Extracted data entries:
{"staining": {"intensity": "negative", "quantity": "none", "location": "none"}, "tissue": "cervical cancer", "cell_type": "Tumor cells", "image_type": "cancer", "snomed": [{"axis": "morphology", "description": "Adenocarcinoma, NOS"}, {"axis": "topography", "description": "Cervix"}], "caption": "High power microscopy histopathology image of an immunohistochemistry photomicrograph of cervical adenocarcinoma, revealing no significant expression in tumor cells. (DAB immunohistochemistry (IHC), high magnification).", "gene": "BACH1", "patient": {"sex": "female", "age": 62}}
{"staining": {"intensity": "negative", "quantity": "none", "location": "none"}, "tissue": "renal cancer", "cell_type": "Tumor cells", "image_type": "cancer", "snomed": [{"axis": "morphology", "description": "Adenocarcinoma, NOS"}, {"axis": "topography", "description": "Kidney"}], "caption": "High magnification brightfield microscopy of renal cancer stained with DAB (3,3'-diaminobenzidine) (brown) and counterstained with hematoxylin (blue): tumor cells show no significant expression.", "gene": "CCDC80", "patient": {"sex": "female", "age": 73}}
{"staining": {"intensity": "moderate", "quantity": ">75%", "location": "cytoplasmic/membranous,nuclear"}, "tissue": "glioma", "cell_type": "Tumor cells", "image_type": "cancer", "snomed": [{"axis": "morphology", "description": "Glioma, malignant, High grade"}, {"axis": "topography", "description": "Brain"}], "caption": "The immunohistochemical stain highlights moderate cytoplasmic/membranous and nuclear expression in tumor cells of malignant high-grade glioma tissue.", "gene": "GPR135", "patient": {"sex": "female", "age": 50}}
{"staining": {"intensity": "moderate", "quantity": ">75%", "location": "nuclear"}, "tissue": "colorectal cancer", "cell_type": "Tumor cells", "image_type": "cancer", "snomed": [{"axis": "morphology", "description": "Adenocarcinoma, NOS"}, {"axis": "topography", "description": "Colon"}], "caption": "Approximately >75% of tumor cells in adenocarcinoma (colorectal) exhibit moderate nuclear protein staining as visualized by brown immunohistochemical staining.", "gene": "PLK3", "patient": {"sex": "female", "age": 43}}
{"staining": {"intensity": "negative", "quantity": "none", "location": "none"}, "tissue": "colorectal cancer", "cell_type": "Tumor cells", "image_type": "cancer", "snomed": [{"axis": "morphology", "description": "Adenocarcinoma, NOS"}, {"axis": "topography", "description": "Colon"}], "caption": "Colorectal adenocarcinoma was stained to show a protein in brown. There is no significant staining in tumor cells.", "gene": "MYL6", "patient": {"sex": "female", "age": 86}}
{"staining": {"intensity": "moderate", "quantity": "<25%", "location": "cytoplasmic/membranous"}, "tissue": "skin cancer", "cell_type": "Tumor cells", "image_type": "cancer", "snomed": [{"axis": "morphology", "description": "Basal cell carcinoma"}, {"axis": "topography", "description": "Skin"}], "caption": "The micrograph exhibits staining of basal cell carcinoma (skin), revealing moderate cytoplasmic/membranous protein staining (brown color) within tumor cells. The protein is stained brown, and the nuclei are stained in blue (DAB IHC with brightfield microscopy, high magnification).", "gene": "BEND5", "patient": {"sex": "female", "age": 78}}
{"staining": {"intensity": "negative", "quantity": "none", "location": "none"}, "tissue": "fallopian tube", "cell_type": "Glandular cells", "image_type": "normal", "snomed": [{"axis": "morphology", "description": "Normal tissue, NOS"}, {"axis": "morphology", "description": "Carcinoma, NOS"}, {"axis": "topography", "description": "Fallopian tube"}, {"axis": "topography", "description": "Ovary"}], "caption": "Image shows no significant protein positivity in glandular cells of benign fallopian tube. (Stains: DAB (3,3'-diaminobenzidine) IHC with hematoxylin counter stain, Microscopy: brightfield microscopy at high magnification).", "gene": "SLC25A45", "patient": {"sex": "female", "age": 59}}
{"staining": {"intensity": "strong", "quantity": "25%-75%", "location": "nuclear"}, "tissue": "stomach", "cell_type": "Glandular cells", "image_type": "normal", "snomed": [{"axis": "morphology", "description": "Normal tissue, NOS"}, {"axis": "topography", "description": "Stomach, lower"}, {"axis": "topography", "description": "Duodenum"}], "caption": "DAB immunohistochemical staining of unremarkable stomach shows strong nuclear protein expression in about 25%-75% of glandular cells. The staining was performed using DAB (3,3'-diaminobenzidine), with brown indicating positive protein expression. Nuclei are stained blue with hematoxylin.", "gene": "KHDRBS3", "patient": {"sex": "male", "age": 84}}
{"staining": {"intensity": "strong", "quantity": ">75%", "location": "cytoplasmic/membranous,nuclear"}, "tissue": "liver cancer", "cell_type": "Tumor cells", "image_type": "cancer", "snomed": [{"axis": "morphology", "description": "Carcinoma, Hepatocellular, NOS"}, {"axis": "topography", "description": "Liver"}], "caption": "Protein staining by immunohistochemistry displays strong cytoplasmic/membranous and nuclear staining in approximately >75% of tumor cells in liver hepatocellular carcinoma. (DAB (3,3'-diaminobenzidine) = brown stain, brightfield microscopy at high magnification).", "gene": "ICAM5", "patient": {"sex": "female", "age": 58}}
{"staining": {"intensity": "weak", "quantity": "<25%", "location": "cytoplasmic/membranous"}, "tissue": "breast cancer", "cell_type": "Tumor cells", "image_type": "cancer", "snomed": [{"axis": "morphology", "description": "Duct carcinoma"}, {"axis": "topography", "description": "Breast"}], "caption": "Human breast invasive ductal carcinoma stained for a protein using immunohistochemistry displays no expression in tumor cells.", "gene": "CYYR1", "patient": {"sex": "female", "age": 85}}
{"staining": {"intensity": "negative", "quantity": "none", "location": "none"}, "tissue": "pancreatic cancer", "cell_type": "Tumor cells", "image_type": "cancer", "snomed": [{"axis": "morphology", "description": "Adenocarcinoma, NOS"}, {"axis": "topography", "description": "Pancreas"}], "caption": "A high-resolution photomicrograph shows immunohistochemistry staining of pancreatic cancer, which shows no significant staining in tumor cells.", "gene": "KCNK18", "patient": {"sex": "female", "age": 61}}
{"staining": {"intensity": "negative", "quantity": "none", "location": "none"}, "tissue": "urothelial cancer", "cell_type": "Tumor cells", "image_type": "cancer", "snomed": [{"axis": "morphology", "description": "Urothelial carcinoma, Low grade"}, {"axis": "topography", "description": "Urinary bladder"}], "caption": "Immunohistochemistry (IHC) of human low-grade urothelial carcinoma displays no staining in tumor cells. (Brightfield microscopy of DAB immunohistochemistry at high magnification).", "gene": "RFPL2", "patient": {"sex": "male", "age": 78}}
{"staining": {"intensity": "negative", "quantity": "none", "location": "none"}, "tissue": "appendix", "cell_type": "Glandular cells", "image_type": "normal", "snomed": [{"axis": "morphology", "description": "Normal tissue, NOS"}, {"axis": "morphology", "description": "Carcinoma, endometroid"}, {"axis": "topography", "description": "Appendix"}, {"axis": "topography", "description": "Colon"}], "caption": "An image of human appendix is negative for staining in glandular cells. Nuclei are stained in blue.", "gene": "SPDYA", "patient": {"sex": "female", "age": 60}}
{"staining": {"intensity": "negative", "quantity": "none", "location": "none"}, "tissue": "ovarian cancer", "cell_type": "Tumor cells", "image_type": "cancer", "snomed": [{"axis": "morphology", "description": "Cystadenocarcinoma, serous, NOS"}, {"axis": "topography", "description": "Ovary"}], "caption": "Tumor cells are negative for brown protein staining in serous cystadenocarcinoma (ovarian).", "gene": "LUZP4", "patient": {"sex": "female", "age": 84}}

— Required action —
The answer must be an exact transcription of every record above.

— Solved exercise —
{"staining": {"intensity": "negative", "quantity": "none", "location": "none"}, "tissue": "cervical cancer", "cell_type": "Tumor cells", "image_type": "cancer", "snomed": [{"axis": "morphology", "description": "Adenocarcinoma, NOS"}, {"axis": "topography", "description": "Cervix"}], "caption": "High power microscopy histopathology image of an immunohistochemistry photomicrograph of cervical adenocarcinoma, revealing no significant expression in tumor cells. (DAB immunohistochemistry (IHC), high magnification).", "gene": "BACH1", "patient": {"sex": "female", "age": 62}}
{"staining": {"intensity": "negative", "quantity": "none", "location": "none"}, "tissue": "renal cancer", "cell_type": "Tumor cells", "image_type": "cancer", "snomed": [{"axis": "morphology", "description": "Adenocarcinoma, NOS"}, {"axis": "topography", "description": "Kidney"}], "caption": "High magnification brightfield microscopy of renal cancer stained with DAB (3,3'-diaminobenzidine) (brown) and counterstained with hematoxylin (blue): tumor cells show no significant expression.", "gene": "CCDC80", "patient": {"sex": "female", "age": 73}}
{"staining": {"intensity": "moderate", "quantity": ">75%", "location": "cytoplasmic/membranous,nuclear"}, "tissue": "glioma", "cell_type": "Tumor cells", "image_type": "cancer", "snomed": [{"axis": "morphology", "description": "Glioma, malignant, High grade"}, {"axis": "topography", "description": "Brain"}], "caption": "The immunohistochemical stain highlights moderate cytoplasmic/membranous and nuclear expression in tumor cells of malignant high-grade glioma tissue.", "gene": "GPR135", "patient": {"sex": "female", "age": 50}}
{"staining": {"intensity": "moderate", "quantity": ">75%", "location": "nuclear"}, "tissue": "colorectal cancer", "cell_type": "Tumor cells", "image_type": "cancer", "snomed": [{"axis": "morphology", "description": "Adenocarcinoma, NOS"}, {"axis": "topography", "description": "Colon"}], "caption": "Approximately >75% of tumor cells in adenocarcinoma (colorectal) exhibit moderate nuclear protein staining as visualized by brown immunohistochemical staining.", "gene": "PLK3", "patient": {"sex": "female", "age": 43}}
{"staining": {"intensity": "negative", "quantity": "none", "location": "none"}, "tissue": "colorectal cancer", "cell_type": "Tumor cells", "image_type": "cancer", "snomed": [{"axis": "morphology", "description": "Adenocarcinoma, NOS"}, {"axis": "topography", "description": "Colon"}], "caption": "Colorectal adenocarcinoma was stained to show a protein in brown. There is no significant staining in tumor cells.", "gene": "MYL6", "patient": {"sex": "female", "age": 86}}
{"staining": {"intensity": "moderate", "quantity": "<25%", "location": "cytoplasmic/membranous"}, "tissue": "skin cancer", "cell_type": "Tumor cells", "image_type": "cancer", "snomed": [{"axis": "morphology", "description": "Basal cell carcinoma"}, {"axis": "topography", "description": "Skin"}], "caption": "The micrograph exhibits staining of basal cell carcinoma (skin), revealing moderate cytoplasmic/membranous protein staining (brown color) within tumor cells. The protein is stained brown, and the nuclei are stained in blue (DAB IHC with brightfield microscopy, high magnification).", "gene": "BEND5", "patient": {"sex": "female", "age": 78}}
{"staining": {"intensity": "negative", "quantity": "none", "location": "none"}, "tissue": "fallopian tube", "cell_type": "Glandular cells", "image_type": "normal", "snomed": [{"axis": "morphology", "description": "Normal tissue, NOS"}, {"axis": "morphology", "description": "Carcinoma, NOS"}, {"axis": "topography", "description": "Fallopian tube"}, {"axis": "topography", "description": "Ovary"}], "caption": "Image shows no significant protein positivity in glandular cells of benign fallopian tube. (Stains: DAB (3,3'-diaminobenzidine) IHC with hematoxylin counter stain, Microscopy: brightfield microscopy at high magnification).", "gene": "SLC25A45", "patient": {"sex": "female", "age": 59}}
{"staining": {"intensity": "strong", "quantity": "25%-75%", "location": "nuclear"}, "tissue": "stomach", "cell_type": "Glandular cells", "image_type": "normal", "snomed": [{"axis": "morphology", "description": "Normal tissue, NOS"}, {"axis": "topography", "description": "Stomach, lower"}, {"axis": "topography", "description": "Duodenum"}], "caption": "DAB immunohistochemical staining of unremarkable stomach shows strong nuclear protein expression in about 25%-75% of glandular cells. The staining was performed using DAB (3,3'-diaminobenzidine), with brown indicating positive protein expression. Nuclei are stained blue with hematoxylin.", "gene": "KHDRBS3", "patient": {"sex": "male", "age": 84}}
{"staining": {"intensity": "strong", "quantity": ">75%", "location": "cytoplasmic/membranous,nuclear"}, "tissue": "liver cancer", "cell_type": "Tumor cells", "image_type": "cancer", "snomed": [{"axis": "morphology", "description": "Carcinoma, Hepatocellular, NOS"}, {"axis": "topography", "description": "Liver"}], "caption": "Protein staining by immunohistochemistry displays strong cytoplasmic/membranous and nuclear staining in approximately >75% of tumor cells in liver hepatocellular carcinoma. (DAB (3,3'-diaminobenzidine) = brown stain, brightfield microscopy at high magnification).", "gene": "ICAM5", "patient": {"sex": "female", "age": 58}}
{"staining": {"intensity": "weak", "quantity": "<25%", "location": "cytoplasmic/membranous"}, "tissue": "breast cancer", "cell_type": "Tumor cells", "image_type": "cancer", "snomed": [{"axis": "morphology", "description": "Duct carcinoma"}, {"axis": "topography", "description": "Breast"}], "caption": "Human breast invasive ductal carcinoma stained for a protein using immunohistochemistry displays no expression in tumor cells.", "gene": "CYYR1", "patient": {"sex": "female", "age": 85}}
{"staining": {"intensity": "negative", "quantity": "none", "location": "none"}, "tissue": "pancreatic cancer", "cell_type": "Tumor cells", "image_type": "cancer", "snomed": [{"axis": "morphology", "description": "Adenocarcinoma, NOS"}, {"axis": "topography", "description": "Pancreas"}], "caption": "A high-resolution photomicrograph shows immunohistochemistry staining of pancreatic cancer, which shows no significant staining in tumor cells.", "gene": "KCNK18", "patient": {"sex": "female", "age": 61}}
{"staining": {"intensity": "negative", "quantity": "none", "location": "none"}, "tissue": "urothelial cancer", "cell_type": "Tumor cells", "image_type": "cancer", "snomed": [{"axis": "morphology", "description": "Urothelial carcinoma, Low grade"}, {"axis": "topography", "description": "Urinary bladder"}], "caption": "Immunohistochemistry (IHC) of human low-grade urothelial carcinoma displays no staining in tumor cells. (Brightfield microscopy of DAB immunohistochemistry at high magnification).", "gene": "RFPL2", "patient": {"sex": "male", "age": 78}}
{"staining": {"intensity": "negative", "quantity": "none", "location": "none"}, "tissue": "appendix", "cell_type": "Glandular cells", "image_type": "normal", "snomed": [{"axis": "morphology", "description": "Normal tissue, NOS"}, {"axis": "morphology", "description": "Carcinoma, endometroid"}, {"axis": "topography", "description": "Appendix"}, {"axis": "topography", "description": "Colon"}], "caption": "An image of human appendix is negative for staining in glandular cells. Nuclei are stained in blue.", "gene": "SPDYA", "patient": {"sex": "female", "age": 60}}
{"staining": {"intensity": "negative", "quantity": "none", "location": "none"}, "tissue": "ovarian cancer", "cell_type": "Tumor cells", "image_type": "cancer", "snomed": [{"axis": "morphology", "description": "Cystadenocarcinoma, serous, NOS"}, {"axis": "topography", "description": "Ovary"}], "caption": "Tumor cells are negative for brown protein staining in serous cystadenocarcinoma (ovarian).", "gene": "LUZP4", "patient": {"sex": "female", "age": 84}}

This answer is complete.